■ How to complete this task ■
Once the line with "TASK-848, due: Mar 7 -> Mar 1" is found in the entries below, repeat it and each following line exactly, up to and including the line with "#174: present -> none". Add no other lines.

■ Provided data ■

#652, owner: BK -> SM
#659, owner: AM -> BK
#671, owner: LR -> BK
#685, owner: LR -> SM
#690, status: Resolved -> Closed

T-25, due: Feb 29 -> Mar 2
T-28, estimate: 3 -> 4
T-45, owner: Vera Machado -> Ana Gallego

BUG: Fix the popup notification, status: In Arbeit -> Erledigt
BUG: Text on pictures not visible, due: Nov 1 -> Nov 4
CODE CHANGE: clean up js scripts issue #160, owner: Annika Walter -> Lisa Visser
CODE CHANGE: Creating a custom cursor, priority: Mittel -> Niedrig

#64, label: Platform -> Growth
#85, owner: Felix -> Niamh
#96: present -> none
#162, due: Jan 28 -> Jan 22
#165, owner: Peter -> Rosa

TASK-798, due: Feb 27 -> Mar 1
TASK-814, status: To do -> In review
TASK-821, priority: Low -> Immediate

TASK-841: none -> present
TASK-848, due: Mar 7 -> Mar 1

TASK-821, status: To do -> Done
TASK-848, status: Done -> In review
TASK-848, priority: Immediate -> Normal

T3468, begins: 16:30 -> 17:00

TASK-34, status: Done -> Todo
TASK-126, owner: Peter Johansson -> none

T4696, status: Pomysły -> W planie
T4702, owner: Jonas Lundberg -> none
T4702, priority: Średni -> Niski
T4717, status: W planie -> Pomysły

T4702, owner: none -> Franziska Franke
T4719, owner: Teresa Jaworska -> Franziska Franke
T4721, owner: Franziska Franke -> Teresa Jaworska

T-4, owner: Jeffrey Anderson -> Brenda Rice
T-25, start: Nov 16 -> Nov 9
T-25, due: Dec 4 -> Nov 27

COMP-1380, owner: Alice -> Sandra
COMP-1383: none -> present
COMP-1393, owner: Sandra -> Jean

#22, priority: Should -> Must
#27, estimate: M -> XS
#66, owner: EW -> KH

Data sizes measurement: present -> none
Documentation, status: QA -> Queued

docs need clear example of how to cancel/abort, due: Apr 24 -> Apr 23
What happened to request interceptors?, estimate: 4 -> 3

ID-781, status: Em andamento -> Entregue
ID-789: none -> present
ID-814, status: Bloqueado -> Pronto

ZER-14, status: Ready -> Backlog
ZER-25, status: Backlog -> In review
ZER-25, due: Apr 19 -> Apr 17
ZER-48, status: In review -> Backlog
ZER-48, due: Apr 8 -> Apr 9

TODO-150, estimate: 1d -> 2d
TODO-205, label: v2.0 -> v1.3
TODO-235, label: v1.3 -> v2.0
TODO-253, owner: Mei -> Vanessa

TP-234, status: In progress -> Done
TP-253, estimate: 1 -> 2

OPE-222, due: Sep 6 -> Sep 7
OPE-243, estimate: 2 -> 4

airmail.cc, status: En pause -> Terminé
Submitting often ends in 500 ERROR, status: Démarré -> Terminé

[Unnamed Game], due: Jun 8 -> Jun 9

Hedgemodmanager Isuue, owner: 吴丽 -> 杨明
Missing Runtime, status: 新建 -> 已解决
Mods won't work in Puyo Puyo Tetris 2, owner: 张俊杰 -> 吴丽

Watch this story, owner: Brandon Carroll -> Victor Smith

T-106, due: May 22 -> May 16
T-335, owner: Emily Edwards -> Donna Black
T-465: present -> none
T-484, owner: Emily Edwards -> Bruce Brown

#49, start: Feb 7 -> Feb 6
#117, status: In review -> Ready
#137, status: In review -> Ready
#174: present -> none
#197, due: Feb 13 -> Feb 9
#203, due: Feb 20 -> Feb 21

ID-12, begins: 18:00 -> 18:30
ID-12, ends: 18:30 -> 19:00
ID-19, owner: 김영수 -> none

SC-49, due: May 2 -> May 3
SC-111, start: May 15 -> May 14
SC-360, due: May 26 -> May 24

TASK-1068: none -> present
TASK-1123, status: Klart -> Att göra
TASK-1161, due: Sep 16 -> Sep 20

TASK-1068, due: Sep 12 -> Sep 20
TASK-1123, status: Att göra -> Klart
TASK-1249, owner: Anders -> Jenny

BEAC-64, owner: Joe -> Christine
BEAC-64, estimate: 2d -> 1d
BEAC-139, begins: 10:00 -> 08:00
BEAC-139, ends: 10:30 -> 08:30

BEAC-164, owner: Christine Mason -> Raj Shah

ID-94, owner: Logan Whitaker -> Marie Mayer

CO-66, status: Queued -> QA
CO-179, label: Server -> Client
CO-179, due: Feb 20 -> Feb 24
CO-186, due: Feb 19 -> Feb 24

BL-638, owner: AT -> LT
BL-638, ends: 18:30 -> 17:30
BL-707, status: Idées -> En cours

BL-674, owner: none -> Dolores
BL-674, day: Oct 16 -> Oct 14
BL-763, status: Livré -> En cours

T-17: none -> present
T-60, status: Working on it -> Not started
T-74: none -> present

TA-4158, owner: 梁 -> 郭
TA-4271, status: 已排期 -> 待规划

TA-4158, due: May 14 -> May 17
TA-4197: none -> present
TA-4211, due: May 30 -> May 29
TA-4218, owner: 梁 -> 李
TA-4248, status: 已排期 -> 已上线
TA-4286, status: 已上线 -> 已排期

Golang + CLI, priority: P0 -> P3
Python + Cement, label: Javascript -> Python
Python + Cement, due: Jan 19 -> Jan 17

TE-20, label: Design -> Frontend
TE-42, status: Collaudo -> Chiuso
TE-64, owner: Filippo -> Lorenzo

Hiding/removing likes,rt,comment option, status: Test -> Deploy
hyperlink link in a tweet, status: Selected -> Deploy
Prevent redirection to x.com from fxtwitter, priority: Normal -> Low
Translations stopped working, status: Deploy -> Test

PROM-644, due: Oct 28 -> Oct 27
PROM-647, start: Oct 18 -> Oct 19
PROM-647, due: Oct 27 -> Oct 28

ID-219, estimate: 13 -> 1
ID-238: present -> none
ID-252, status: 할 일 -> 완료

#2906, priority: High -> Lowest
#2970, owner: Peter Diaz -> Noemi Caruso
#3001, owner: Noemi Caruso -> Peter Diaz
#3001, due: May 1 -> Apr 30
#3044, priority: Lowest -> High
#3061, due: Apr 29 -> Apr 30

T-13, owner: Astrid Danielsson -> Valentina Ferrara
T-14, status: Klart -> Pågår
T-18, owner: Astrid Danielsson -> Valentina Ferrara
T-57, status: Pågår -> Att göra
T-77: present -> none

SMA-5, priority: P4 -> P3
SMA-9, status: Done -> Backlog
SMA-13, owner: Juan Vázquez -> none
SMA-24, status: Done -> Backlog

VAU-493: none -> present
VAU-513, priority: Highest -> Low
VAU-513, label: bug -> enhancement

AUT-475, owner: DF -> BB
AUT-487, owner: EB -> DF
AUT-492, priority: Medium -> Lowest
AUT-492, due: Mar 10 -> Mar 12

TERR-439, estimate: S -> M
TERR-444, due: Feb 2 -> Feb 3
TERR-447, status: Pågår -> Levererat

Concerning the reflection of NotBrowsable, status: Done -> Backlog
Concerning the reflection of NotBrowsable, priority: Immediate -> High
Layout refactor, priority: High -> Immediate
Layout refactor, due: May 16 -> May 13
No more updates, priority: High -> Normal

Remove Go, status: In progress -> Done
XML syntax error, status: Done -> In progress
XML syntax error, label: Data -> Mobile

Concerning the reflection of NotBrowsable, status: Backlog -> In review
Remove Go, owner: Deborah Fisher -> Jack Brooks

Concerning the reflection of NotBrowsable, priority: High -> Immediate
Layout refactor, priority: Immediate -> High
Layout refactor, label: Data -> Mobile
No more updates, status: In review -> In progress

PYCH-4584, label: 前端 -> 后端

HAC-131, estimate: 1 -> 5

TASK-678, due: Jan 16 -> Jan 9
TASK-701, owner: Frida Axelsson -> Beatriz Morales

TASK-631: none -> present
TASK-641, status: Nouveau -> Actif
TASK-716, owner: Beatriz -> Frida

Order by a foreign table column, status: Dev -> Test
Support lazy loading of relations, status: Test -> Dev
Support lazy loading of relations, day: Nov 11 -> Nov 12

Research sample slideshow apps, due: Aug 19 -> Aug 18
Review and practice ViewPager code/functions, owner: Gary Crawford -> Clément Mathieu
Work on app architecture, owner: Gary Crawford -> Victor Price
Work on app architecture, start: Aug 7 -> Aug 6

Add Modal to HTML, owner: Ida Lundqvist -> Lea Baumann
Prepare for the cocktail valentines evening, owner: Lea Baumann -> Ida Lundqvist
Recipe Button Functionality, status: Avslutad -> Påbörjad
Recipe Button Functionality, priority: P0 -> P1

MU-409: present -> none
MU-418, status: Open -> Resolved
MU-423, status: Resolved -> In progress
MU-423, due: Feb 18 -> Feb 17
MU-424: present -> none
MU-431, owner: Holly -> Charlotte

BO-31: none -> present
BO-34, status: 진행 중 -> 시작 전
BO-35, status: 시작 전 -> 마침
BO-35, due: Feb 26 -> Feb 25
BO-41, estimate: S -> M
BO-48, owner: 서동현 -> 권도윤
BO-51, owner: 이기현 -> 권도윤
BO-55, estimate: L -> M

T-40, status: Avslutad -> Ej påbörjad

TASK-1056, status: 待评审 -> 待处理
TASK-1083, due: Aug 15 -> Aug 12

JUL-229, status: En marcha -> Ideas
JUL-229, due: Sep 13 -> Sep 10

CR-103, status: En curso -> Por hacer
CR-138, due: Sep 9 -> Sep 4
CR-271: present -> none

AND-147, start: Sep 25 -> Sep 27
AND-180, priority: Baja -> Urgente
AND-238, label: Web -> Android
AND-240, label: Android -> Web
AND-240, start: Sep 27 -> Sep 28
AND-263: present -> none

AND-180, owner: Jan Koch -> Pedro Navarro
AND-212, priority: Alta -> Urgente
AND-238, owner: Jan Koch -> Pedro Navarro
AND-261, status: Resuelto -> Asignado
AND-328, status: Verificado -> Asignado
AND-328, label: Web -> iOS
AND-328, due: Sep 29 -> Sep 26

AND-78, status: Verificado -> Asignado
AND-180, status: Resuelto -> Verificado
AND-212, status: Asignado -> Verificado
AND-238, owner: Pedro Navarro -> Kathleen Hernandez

■ Exercise output ■
TASK-848, due: Mar 7 -> Mar 1

TASK-821, status: To do -> Done
TASK-848, status: Done -> In review
TASK-848, priority: Immediate -> Normal

T3468, begins: 16:30 -> 17:00

TASK-34, status: Done -> Todo
TASK-126, owner: Peter Johansson -> none

T4696, status: Pomysły -> W planie
T4702, owner: Jonas Lundberg -> none
T4702, priority: Średni -> Niski
T4717, status: W planie -> Pomysły

T4702, owner: none -> Franziska Franke
T4719, owner: Teresa Jaworska -> Franziska Franke
T4721, owner: Franziska Franke -> Teresa Jaworska

T-4, owner: Jeffrey Anderson -> Brenda Rice
T-25, start: Nov 16 -> Nov 9
T-25, due: Dec 4 -> Nov 27

COMP-1380, owner: Alice -> Sandra
COMP-1383: none -> present
COMP-1393, owner: Sandra -> Jean

#22, priority: Should -> Must
#27, estimate: M -> XS
#66, owner: EW -> KH

Data sizes measurement: present -> none
Documentation, status: QA -> Queued

docs need clear example of how to cancel/abort, due: Apr 24 -> Apr 23
What happened to request interceptors?, estimate: 4 -> 3

ID-781, status: Em andamento -> Entregue
ID-789: none -> present
ID-814, status: Bloqueado -> Pronto

ZER-14, status: Ready -> Backlog
ZER-25, status: Backlog -> In review
ZER-25, due: Apr 19 -> Apr 17
ZER-48, status: In review -> Backlog
ZER-48, due: Apr 8 -> Apr 9

TODO-150, estimate: 1d -> 2d
TODO-205, label: v2.0 -> v1.3
TODO-235, label: v1.3 -> v2.0
TODO-253, owner: Mei -> Vanessa

TP-234, status: In progress -> Done
TP-253, estimate: 1 -> 2

OPE-222, due: Sep 6 -> Sep 7
OPE-243, estimate: 2 -> 4

airmail.cc, status: En pause -> Terminé
Submitting often ends in 500 ERROR, status: Démarré -> Terminé

[Unnamed Game], due: Jun 8 -> Jun 9

Hedgemodmanager Isuue, owner: 吴丽 -> 杨明
Missing Runtime, status: 新建 -> 已解决
Mods won't work in Puyo Puyo Tetris 2, owner: 张俊杰 -> 吴丽

Watch this story, owner: Brandon Carroll -> Victor Smith

T-106, due: May 22 -> May 16
T-335, owner: Emily Edwards -> Donna Black
T-465: present -> none
T-484, owner: Emily Edwards -> Bruce Brown

#49, start: Feb 7 -> Feb 6
#117, status: In review -> Ready
#137, status: In review -> Ready
#174: present -> none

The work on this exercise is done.